Это была не битва, а избиение. За ночь закамуфлированные танки так отлично изучили свои мишени, что Дела им хватило всего на несколько минут. С одного Удара от каждой пушки оставалось два колеса да разбитый лафет.

Пятьдесят четыре танка пошли в атаку на позиции одного-единственного полка.

Разведывательному взводу, которым я командовал, было поручено держать под наблюдением правый берег Дуная на всем его протяжении – почти до Эстергома: немцы могли перейти реку и атаковать нас с тыла.

Мне не удалось связаться по рации ни с командиром бригады, ни с начштаба. Надо было как можно скорее разыскать полковника Покровского и оповестить его о высадке немцев на левом берегу, и я, захватив с собой напарника, отправился на мотоцикле туда, где, по моим расчетам, сражались две батареи двадцать третьего полка.

Вся придунайская низменность – прекрасный учебный полигон и негодная стратегическая местность в военное время – пестрела сотнями снарядов, они блестящими иглами вонзались в сероватый холст хмурого февральского дня.

…Подле высокой скирды соломы кто-то палил из пушки. Четыре танка горели, но самой пушке тоже доставалось: еще три танка наступали, два – с флангов, один – спереди.

За сотню метров я узнал полковника Покровского. Оставив мотоцикл за скирдой, я бросился к нему вместе со своим спутником. Стоя на коленях, он наводил прицел на танк, шедший прямо на нас. Заряжать ему помогал только один солдат, да и то раненный в плечо.
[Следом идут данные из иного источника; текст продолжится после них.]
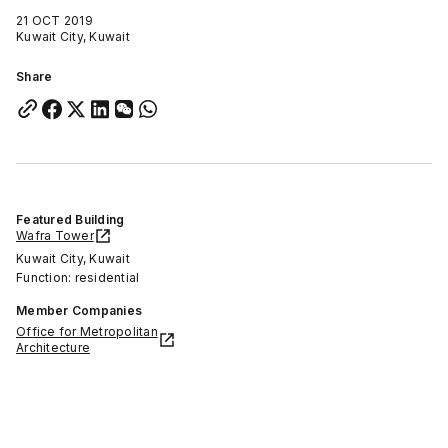
21 OCT 2019
Kuwait City, Kuwait
Share
Featured Building
Wafra Tower
Kuwait City, Kuwait
Function: residential
Member Companies
Office for Metropolitan
Architecture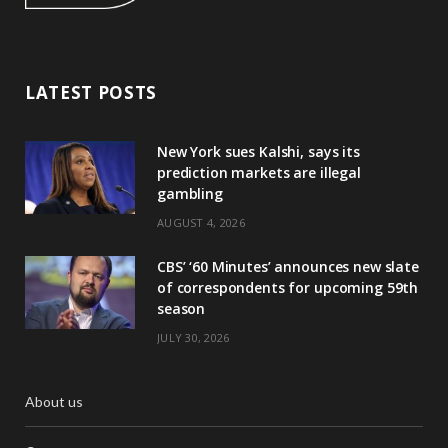
LATEST POSTS
New York sues Kalshi, says its
prediction markets are illegal
gambling
AUGUST 4, 2026
CBS’ ‘60 Minutes’ announces new slate
of correspondents for upcoming 59th
season
JULY 30, 2026
About us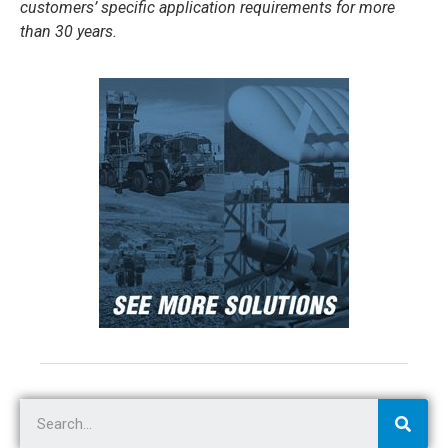
customers’ specific application requirements for more
than 30 years.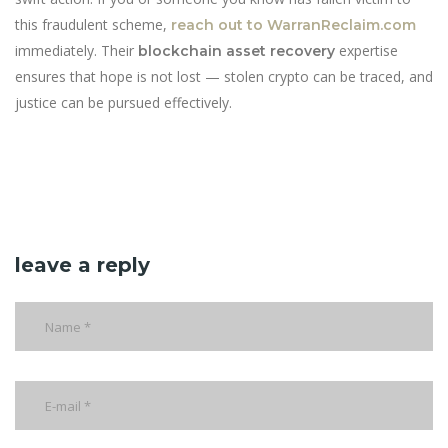
this fraudulent scheme,
reach out to WarranReclaim.com
immediately. Their
expertise
blockchain asset recovery
ensures that hope is not lost — stolen crypto can be traced, and
justice can be pursued effectively.
leave a reply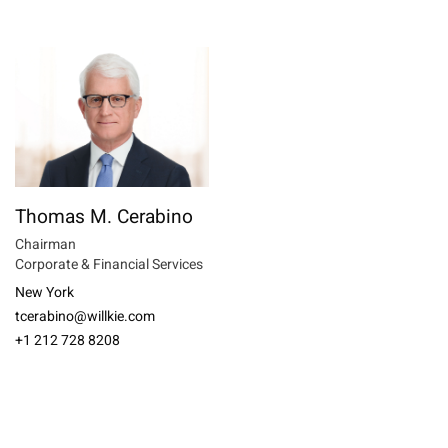
Thomas M. Cerabino
Chairman
Corporate & Financial Services
New York
tcerabino@willkie.com
+1 212 728 8208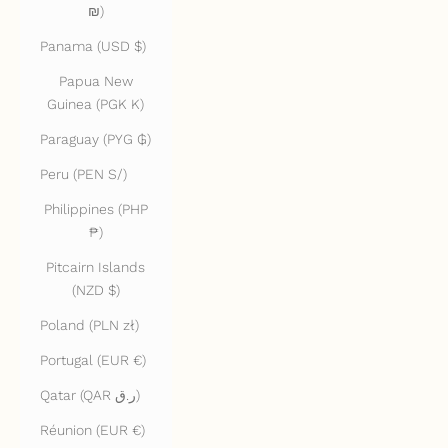
₪)
Panama (USD $)
Papua New
Guinea (PGK K)
Paraguay (PYG ₲)
Peru (PEN S/)
Philippines (PHP
₱)
Pitcairn Islands
(NZD $)
Poland (PLN zł)
Portugal (EUR €)
Qatar (QAR ر.ق)
Réunion (EUR €)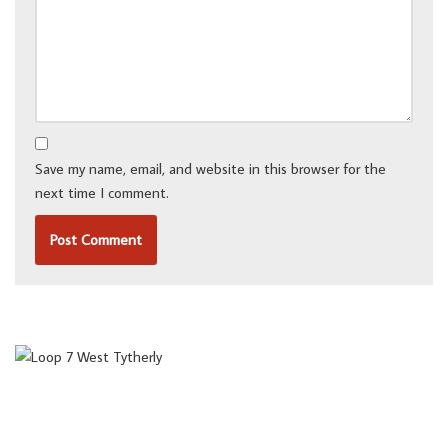
Save my name, email, and website in this browser for the
next time I comment.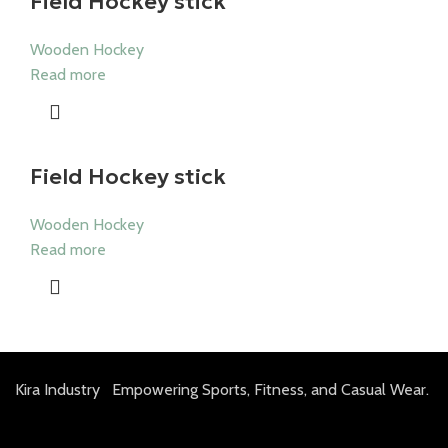
Field Hockey stick
Wooden Hockey
Read more
Field Hockey stick
Wooden Hockey
Read more
Kira Industry Empowering Sports, Fitness, and Casual Wear.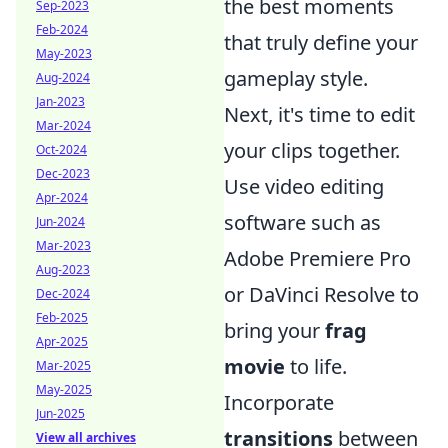
the best moments
Sep-2023
Feb-2024
that truly define your
May-2023
gameplay style.
Aug-2024
Jan-2023
Next, it's time to edit
Mar-2024
your clips together.
Oct-2024
Dec-2023
Use video editing
Apr-2024
software such as
Jun-2024
Mar-2023
Adobe Premiere Pro
Aug-2023
or DaVinci Resolve to
Dec-2024
Feb-2025
bring your
frag
Apr-2025
movie
to life.
Mar-2025
May-2025
Incorporate
Jun-2025
transitions
between
View all archives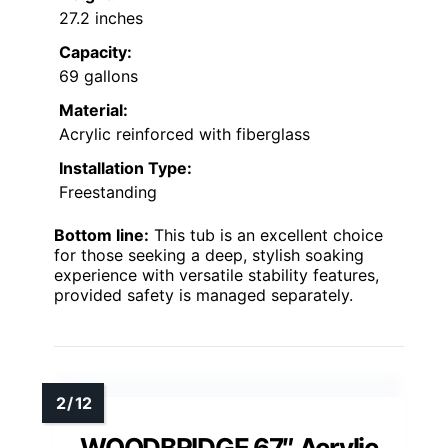
27.2 inches
Capacity:
69 gallons
Material:
Acrylic reinforced with fiberglass
Installation Type:
Freestanding
Bottom line:
This tub is an excellent choice
for those seeking a deep, stylish soaking
experience with versatile stability features,
provided safety is managed separately.
WOODBRIDGE 67″ Acrylic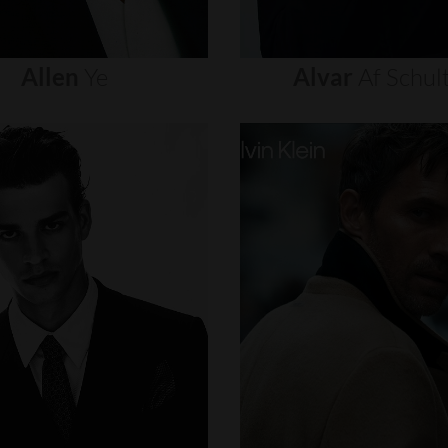
Allen
Ye
Alvar
Af
Schul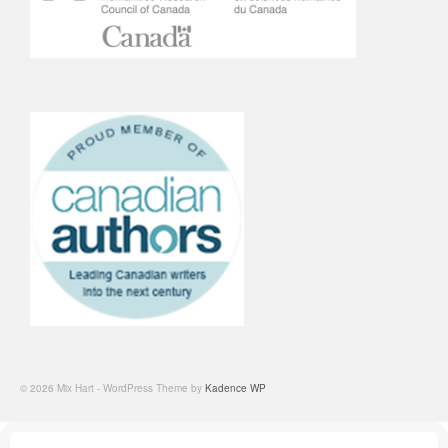
© 2026 Mix Hart - WordPress Theme by
Kadence WP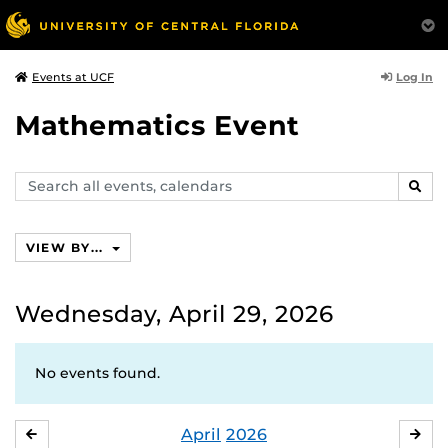
Log In
Events at UCF
Mathematics Event
Search
SEAR
events,
calendars
VIEW BY...
Wednesday, April 29, 2026
No events found.
April
2026
MARCH
MA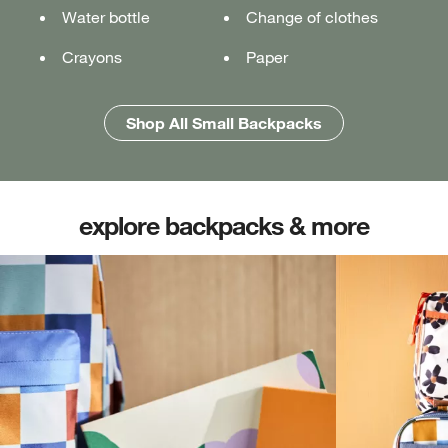
Water bottle
Water bottle
Water bottle
Change of clothes
Notebook
Notebook
Crayons
Pencil case
Pencil case
Paper
Folders
Folders
Shop All Medium Backpacks
Shop All Large Backpacks
Shop All Small Backpacks
explore backpacks & more
(opens in new tab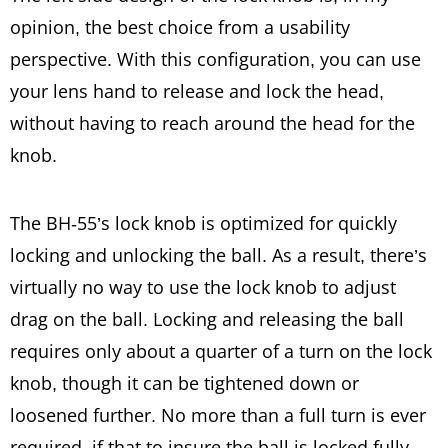
opinion, the best choice from a usability
perspective. With this configuration, you can use
your lens hand to release and lock the head,
without having to reach around the head for the
knob.
The BH-55’s lock knob is optimized for quickly
locking and unlocking the ball. As a result, there’s
virtually no way to use the lock knob to adjust
drag on the ball. Locking and releasing the ball
requires only about a quarter of a turn on the lock
knob, though it can be tightened down or
loosened further. No more than a full turn is ever
required, if that to insure the ball is locked fully.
Я навалился на полковника сзади и оторвал его от наводки, крича:

– Еще минута, и будет поздно!

– Поищи «подкалибр», Саша! – крикнул он мне в ответ. Это означало, что я должен порыться в ящиках и отыскать там снаряд новейшего образца, способный пробить панцирь «тигра». Но из-за скирды вот-вот вылезет другой «тигр» и разнесет нас на части своим восемьдесят восьмым калибром. Я кликнул на помощь напарника, мы сгребли полковника в охапку и силой втащили в мотоциклетную коляску, туда же забрался мой напарник, а раненый солдат оседлал заднее сиденье. Полковника пришлось держать за руки, а он орал не своим голосом, что всех нас расстреляет.

Из-за скирды появился немец – мой напарник прошил его автоматной очередью, мы рванули и проскочили под самым носом у танка, пока он еще не вылез из-за скирды. Только в дороге я заметил, что полковник ранен в руку повыше локтя.